### TRECHO CITADO
========
A conspiração traidora contra o Brasil, por parte do deputado federal Jair Bolsonaro (PL-SP) nos Estados Unidos, começa ter reação no meio jurídico. A Associação Brasileira de Juristas pela Democracia (ABJD) protocolou, no STF, uma Arguição de Descumprimento de Preceito Fundamental (ADPF). O objetivo é barrar omissões do Estado brasileiro diante do cenário de sanções econômicas impostas pelos EUA com o tarifaço do presidente Donald Trump.
O documento trata, também, da atuação do deputado federal Eduardo Bolsonaro (PL-SP), apontado como um dos articuladores das medidas contra o país e autoridades brasileiras. Protocolada na quarta (30/7), a peça diz que a ação é uma resistência jurídica organizada frente a uma escalada de agressões ao ordenamento constitucional brasileiro por atores estrangeiros (governo dos EUA e empresas americanas).
========
### REQUISITOS DA TAREFA
Transcreva na íntegra o trecho sobre a ação da ABJD no STF, sem mudar nenhuma palavra ou sinal. O material não tem nenhum papel aqui.

### MATERIAL COLETADO
========
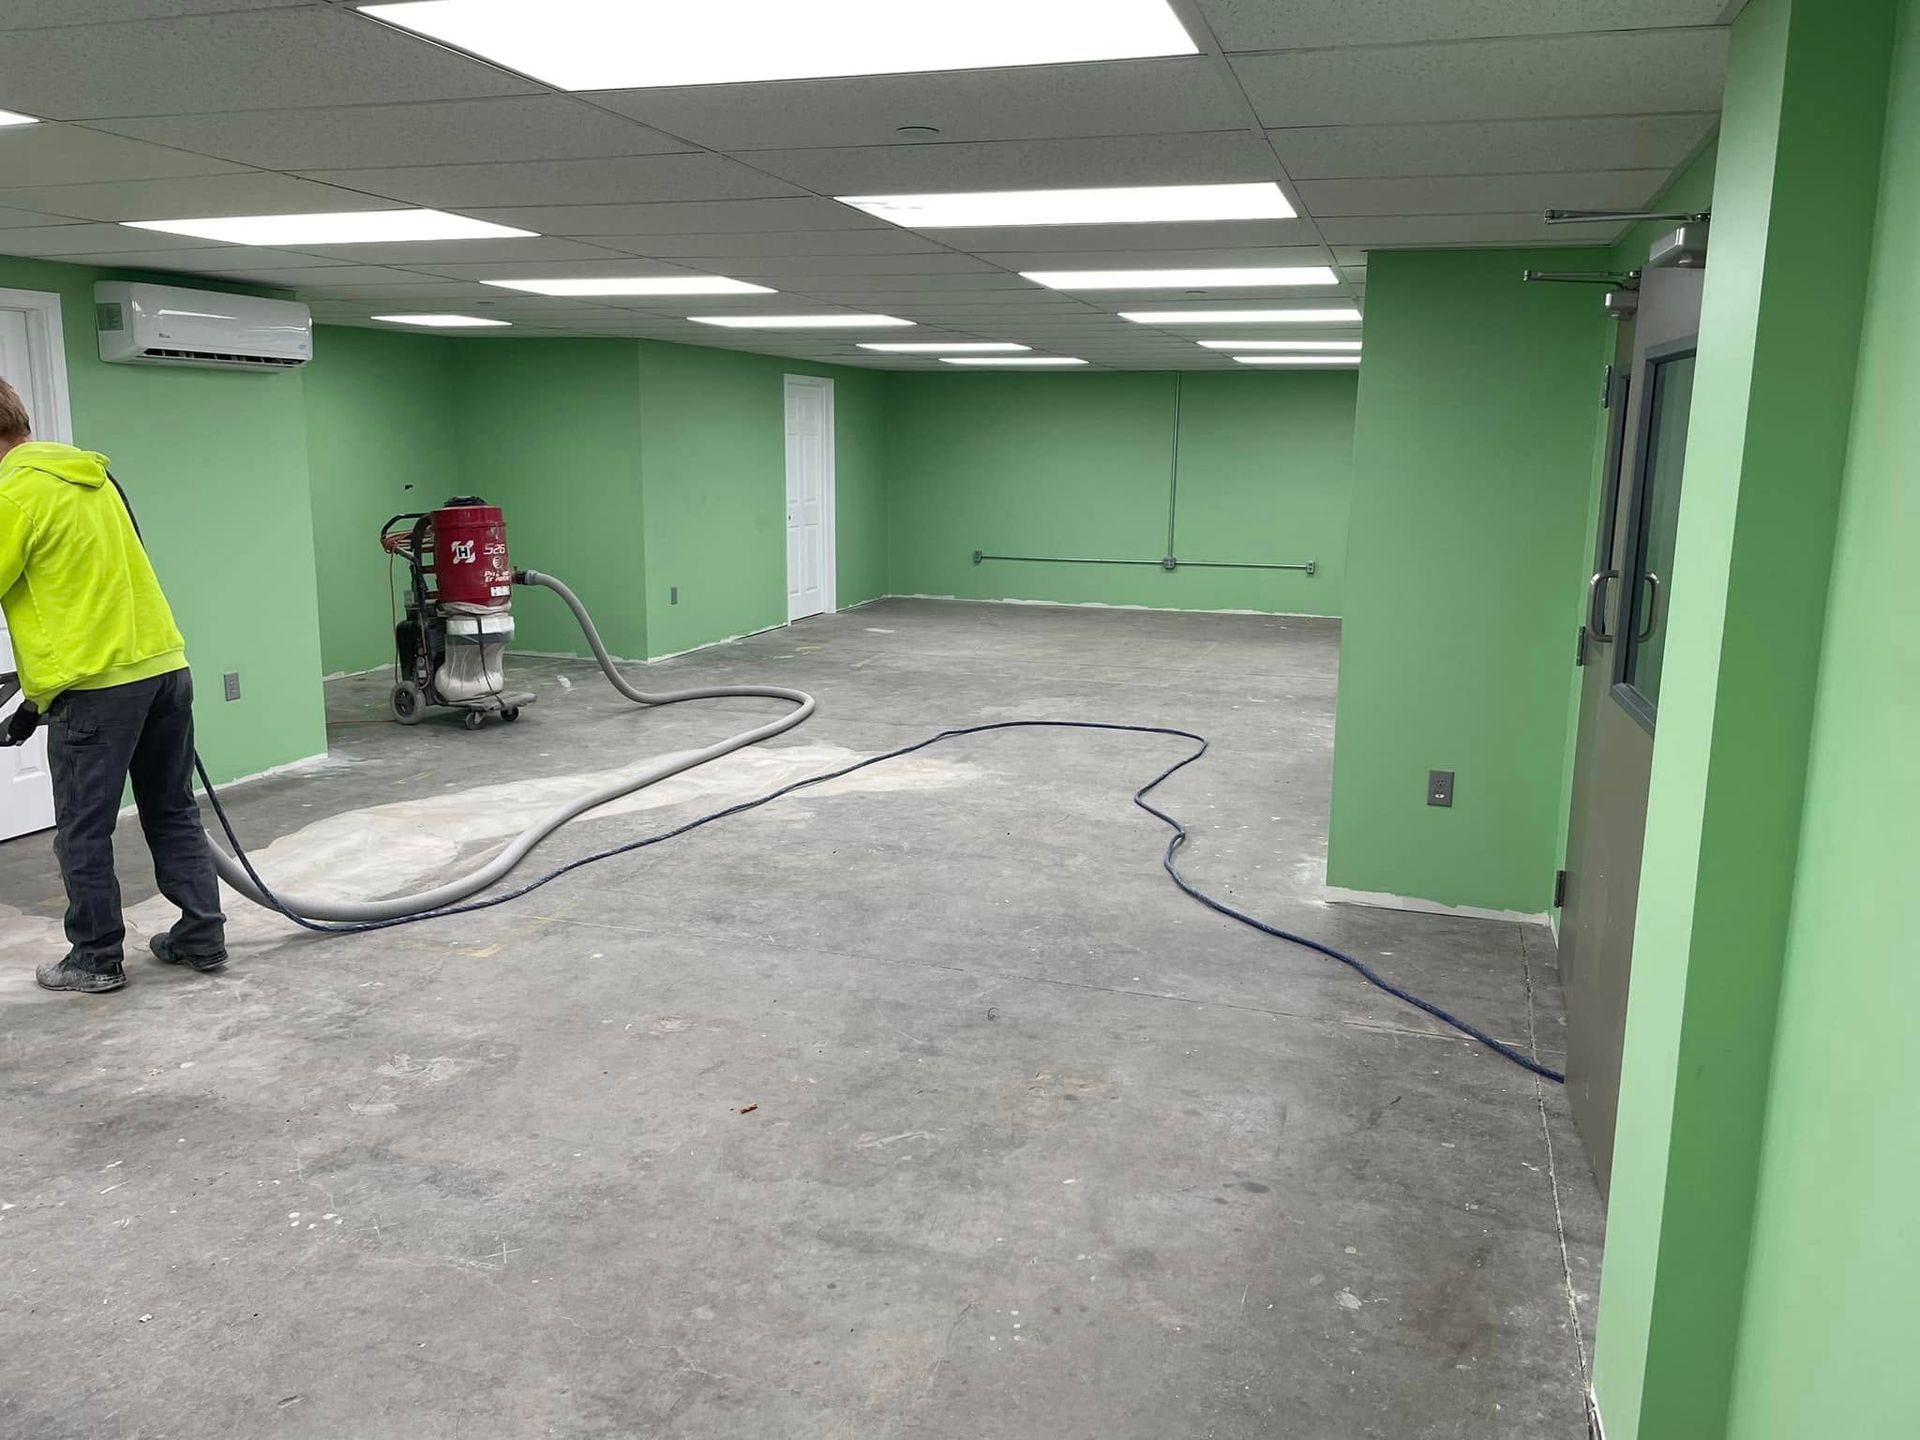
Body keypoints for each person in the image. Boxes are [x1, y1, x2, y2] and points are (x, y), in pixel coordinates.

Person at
========
### RESPOSTA ESCRITA
A conspiração traidora contra o Brasil, por parte do deputado federal Jair Bolsonaro (PL-SP) nos Estados Unidos, começa ter reação no meio jurídico. A Associação Brasileira de Juristas pela Democracia (ABJD) protocolou, no STF, uma Arguição de Descumprimento de Preceito Fundamental (ADPF). O objetivo é barrar omissões do Estado brasileiro diante do cenário de sanções econômicas impostas pelos EUA com o tarifaço do presidente Donald Trump.
O documento trata, também, da atuação do deputado federal Eduardo Bolsonaro (PL-SP), apontado como um dos articuladores das medidas contra o país e autoridades brasileiras. Protocolada na quarta (30/7), a peça diz que a ação é uma resistência jurídica organizada frente a uma escalada de agressões ao ordenamento constitucional brasileiro por atores estrangeiros (governo dos EUA e empresas americanas).